One of the things I value most in my life is having a soft place to land. The world can be brutal sometimes. Often times, really. Just watching the news can have me running for cover on any given day. That’s why I try not to, I guess. Working and dealing with the public can have its own challenges.
My soft place to land is my home. I know if I just get through the day, when I close that door at home, everything will be better. I have a husband, four children, two dogs and a cat. I’m not saying it’s calm. But, it’s our home. It’s what we’ve made it. It’s built on trust, love, and mutual respect. It’s a good place to be.
The barrier I had to get past to do my part in accomplishing this was to focus on myself. I always want other people to be the ones to change. After all, what could be wrong with ME? What, possibly, would I need to change? Keith Ellis in his book The Magic Lamp: Goal Setting for People Who Hate Setting Goals writes: “You can’t wish for someone else to make you happy, because you can’t make that happen. But you can wish to spend more of your time doing the things that make you happy. If you wish only for what you can control, then success will always be in your hands.”
When issues arise, we have practiced – over the years – addressing them right away. We didn’t used to. We weren’t very good at this in the early years. We spoke to one another in harsh tones. Criticism was common – in both of us. Then we started paying attention to how our voices sounded to one another. There are times when I thought, about the words coming out of my own mouth, “I would be SO mad if someone spoke to me like that.” We have become more responsive to one another. More responsible for the energy we bring.

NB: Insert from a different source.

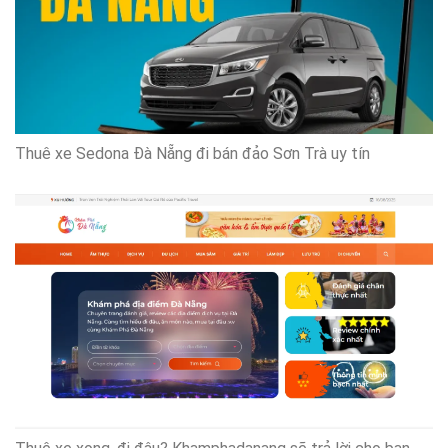
Thuê xe Sedona Đà Nẵng đi bán đảo Sơn Trà uy tín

I remember when my home wasn’t a soft place to land. It was heartbreaking to live without that kind of refuge. I remember coming home from a 3-11pm shift in critical care and sitting in my mini-van outside the home I shared with my first husband. I wasn’t physically abused. I had nothing to fear, no reason not to go in. But, things were most definitely not right, not comfortable, not nurturing nor loving anymore. I just didn’t want to go into the energy of that place.
One of the things I’m most grateful for is the home we’ve built together – not the physical home, though I’m grateful for that, too. I’m most grateful for the emotional home we’ve been able to build. It takes work, time and attention but it’s a vital step in building the life you choose.